Actually it had only been since yesterday. We had been shopping, in and out, going to the mall, walking through the park, packing for a weekend trip. During that whole time she had been well-behaved. That is, though she didn't quilt, she didn't whimper, she didn't cry, she didn't scream in agony from withdrawal pains. At that moment she was dancing in the hallway.
"You look cheerful," I observed as she twirled around.
"I'm just about to use that fabric that came in the mail Saturday. It's been waiting five days, and it looks so sad."
"I didn't know fabric could look sad," I said. What did I know?
"Fabric can get sad and lonely and depressed. If you quilted, you'd know that," she admonished.
"Which fabric is it?"
"The blue fabric for the border of the new Friendship Star quilt," she said.
"And the fabric is sad?"
"It's been waiting too long. Sometimes I can hear the fabric in my mind. It says, "Quilt me up."
"Quilt me up? It actually says that?"
"Now you think I'm being silly," she said, pouting her lips just enough to make me feel ashamed.
"No, no I don't. I was just wondering about all that other fabric that's been in your closet for months. How do you know which fabric is the saddest?"
"Some fabric never gets sad," she said. "Some gets very sad. You just have to check now and then.
"And you can tell which is sad and which is happy?" I asked.

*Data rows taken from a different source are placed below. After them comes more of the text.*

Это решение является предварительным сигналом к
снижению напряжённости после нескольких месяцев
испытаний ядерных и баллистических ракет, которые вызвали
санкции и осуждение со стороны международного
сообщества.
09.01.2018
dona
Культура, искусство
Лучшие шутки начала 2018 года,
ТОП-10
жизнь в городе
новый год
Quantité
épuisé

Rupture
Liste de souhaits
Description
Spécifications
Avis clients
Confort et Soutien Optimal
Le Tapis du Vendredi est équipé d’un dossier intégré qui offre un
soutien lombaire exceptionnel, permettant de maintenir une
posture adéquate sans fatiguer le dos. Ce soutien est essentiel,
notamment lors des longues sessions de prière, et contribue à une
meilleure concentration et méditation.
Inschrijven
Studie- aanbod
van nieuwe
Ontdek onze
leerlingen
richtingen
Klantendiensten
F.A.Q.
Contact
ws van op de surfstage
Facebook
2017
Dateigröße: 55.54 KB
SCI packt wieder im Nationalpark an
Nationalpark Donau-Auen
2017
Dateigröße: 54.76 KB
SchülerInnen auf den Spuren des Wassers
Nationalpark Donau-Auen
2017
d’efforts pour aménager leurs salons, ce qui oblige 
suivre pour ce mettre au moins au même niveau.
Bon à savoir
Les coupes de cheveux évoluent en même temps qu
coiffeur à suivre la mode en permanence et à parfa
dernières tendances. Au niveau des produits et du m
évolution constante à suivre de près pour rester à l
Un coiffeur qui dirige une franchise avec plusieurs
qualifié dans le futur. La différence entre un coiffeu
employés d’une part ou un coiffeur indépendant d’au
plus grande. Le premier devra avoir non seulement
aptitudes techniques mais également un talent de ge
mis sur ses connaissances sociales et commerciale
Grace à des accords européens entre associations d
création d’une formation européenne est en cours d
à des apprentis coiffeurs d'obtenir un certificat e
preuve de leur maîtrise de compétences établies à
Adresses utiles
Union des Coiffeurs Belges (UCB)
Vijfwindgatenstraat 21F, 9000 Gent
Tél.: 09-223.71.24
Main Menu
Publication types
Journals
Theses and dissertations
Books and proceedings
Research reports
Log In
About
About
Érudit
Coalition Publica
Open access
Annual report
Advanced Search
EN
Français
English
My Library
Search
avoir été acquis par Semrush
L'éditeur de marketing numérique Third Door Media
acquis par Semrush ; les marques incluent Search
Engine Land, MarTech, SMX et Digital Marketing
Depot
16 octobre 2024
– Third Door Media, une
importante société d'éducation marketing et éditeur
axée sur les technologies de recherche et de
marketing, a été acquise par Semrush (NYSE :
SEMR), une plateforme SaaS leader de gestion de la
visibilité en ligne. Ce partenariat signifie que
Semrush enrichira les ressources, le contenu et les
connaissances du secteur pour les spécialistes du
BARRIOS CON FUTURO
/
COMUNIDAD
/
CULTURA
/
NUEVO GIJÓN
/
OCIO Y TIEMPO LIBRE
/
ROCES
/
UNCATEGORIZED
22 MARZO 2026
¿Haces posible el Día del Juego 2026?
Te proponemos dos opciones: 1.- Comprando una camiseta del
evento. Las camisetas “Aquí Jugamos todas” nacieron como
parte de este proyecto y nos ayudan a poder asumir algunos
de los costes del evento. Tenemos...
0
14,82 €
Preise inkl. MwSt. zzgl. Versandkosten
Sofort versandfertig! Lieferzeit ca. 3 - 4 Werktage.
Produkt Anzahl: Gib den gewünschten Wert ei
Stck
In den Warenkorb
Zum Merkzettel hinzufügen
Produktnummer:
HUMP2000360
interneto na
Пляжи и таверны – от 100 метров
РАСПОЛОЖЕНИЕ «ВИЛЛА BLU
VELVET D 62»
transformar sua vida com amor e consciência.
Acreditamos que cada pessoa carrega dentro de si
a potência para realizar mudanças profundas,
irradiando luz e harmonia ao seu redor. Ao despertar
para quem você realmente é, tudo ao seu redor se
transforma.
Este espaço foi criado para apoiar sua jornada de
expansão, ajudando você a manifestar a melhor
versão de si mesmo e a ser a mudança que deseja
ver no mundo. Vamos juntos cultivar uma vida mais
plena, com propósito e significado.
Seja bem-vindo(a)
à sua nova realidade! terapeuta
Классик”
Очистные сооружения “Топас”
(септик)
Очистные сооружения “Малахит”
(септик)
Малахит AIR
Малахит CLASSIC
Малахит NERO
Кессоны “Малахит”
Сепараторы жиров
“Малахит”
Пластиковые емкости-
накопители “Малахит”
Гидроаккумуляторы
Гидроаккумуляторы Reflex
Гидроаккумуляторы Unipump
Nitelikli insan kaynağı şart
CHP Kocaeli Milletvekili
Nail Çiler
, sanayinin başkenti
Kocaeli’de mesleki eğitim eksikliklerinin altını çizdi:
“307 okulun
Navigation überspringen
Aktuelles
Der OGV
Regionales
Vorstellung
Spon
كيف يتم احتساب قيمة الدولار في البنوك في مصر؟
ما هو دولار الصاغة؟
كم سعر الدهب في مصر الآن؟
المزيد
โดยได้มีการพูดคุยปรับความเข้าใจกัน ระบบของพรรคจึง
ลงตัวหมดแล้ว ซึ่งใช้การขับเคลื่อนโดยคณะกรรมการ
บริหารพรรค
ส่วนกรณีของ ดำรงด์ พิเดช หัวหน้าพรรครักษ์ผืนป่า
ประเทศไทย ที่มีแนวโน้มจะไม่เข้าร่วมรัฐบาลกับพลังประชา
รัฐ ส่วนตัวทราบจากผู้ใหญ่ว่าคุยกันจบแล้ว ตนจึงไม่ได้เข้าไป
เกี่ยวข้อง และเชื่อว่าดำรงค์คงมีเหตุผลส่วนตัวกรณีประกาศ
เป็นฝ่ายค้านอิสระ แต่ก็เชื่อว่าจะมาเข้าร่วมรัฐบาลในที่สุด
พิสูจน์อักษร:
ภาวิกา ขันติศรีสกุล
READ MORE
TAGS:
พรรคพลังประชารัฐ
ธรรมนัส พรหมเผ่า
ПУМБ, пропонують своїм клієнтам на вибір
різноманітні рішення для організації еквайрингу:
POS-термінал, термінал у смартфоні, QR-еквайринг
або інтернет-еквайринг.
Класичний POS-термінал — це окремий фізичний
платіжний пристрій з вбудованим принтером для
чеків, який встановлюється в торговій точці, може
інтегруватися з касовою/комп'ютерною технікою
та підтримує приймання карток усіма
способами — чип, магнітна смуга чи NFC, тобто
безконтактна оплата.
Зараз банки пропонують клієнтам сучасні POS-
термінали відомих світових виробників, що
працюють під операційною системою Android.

"Anyone who quilts knows," she said. "You can tell when you're quilting how the fabric is feeling. When I'm done with a strip or a triangle or a block or a sashing or a border or a binding, I can feel the joy. And then I feel happy, too."
"And you're happy now?"
"As soon as I started, I began to feel the joy," she said.
"In just one day you forgot the joy?"
"One day's a long time for a quilter. Is forgot how good it feels."
"Show me the fabric," I said. I would investigate this psychic fabric phenomenon.
"It's just a piece of fabric," she said, her smile now back on her face.
"I want to see it," I said firmly. She looked at me. "Please," I added.
"It won't do any good. You don't have enough faith."
"It's a religion now?"
"It's a quilting religion."
"Are there prayers?"
"There are always prayers. I pray that what I'm quilting will come out right, and I give prayers of thanks when it does."
"I thought you were just talking to yourself. You were talking to the fabric then?"
"Don't laugh. Sometimes it helps. I hear you talking to your computer. And what about that sad face that comes on the screen when something goes wrong?"
"That's just an alert," I said. She was right. Sometimes my computer is sad. But I couldn't give in. "Show me the fabric."
"Here," she said, and she handed me the several strips of the fabric she had ripped from the three yard length of dark blue Sympatico. (Yes, that's the actual name.) I looked at it, took it in my hands, felt it, smelled it, and looked for signs of dismay.
"This just looks like ordinary fabric," I said. I felt out of it.
"The fabric's not sad now. Actually, it's feeling pretty chipper," she said.
"Cheerful. In good spirits." she explained.
"What about the pieces you're not using. The leftover scraps?"
"They're feeling just the same. It's a family thing."
"I think I need to go check on my computer," I said.
"Go ahead. I have to go visit the batting, to let it know that I'm back quilting again."
"Say hello for me," I said. Strangely, I think I meant that. I still wasn't sure what was going on between her and the fabric, but I had faith in her, so I guess that's all I needed. In the meantime, I went to see if my computer missed me. I didn't want any sad faces in my life.